In 2015, SXSW seemed to retreat from showcasing multimillionaires and multi-Grammy winners. There were still plenty of big-name performers, such as Miley Cyrus, who delivered a surprise show, and rappers, such as J. Cole, Big Sean, T-Pain and Fetty Wap.

But last year’s music festival felt more like it used to. There were fewer blockbuster shows and more official sets from up-and-coming artists trying to make it to the next level.

It also showcased “buzz” bands and artists trying to break through: Courtney Barnett, Angel Olsen, Nikki Lane, Leon Bridges, Charles Bradley and the War on Drugs. Kansas City band Madisen Ward and the Mama Bear also got plenty of the spotlight, playing several showcases before large audiences five months after they’d signed with the independent label Glassnote Records.

This year, there are plenty of well-known acts — Loretta Lynn, Bloc Party, George Clinton and Parliament Funkadelic, Jenny Lewis, Naughty by Nature. The headliners at the big, free outdoor show at Lady Bird Lake include Ray Lamontagne and Coheed and Cambria.

But even more than last year, this year’s festival seems to concede more of its schedule to smaller bands, signed and unsigned. This week, for the seventh year in a row, convoys of Kansas City musicians will invade Austin for the MidCoast Takeover at the Shangri-la, a venue east of the SXSW hubbub in Austin. More than 100 bands will perform on two stages over four days.

The event is sponsored by the local Midwest Music Foundation, and it is free — no badge, wristband or admission required. Every year, it puts mostly Kansas City and Lawrence bands in front of people who have never been exposed to our music community and its work.

Some of the best showcases occur during the day inside the Austin Convention Center, where the three or four stages feature a mix of well-known acts (like Jakob Dylan one year) and unsigned or small-label bands. The international stage, which features bands from all over the world playing all styles of music, is always a source of great, indelible discovery.
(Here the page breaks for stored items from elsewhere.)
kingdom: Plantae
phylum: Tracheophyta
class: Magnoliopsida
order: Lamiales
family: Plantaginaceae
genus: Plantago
Therein lies the real charm of this festival: running into the unexpected and not spending so much attention on bands that tour regularly. I’ll be in Austin from Wednesday through Saturday, checking in on the MidCoast Takeover, sitting in on panel discussions that pertain to being a music consumer and fan and trolling venues and showcases for new bands to recommend. Follow me on Facebook and Twitter (@phinnagain and @kcstarrockville).

I’ll arrive too late to see the first lady speak, which means I’ll miss the person on this year’s agenda with the most star power.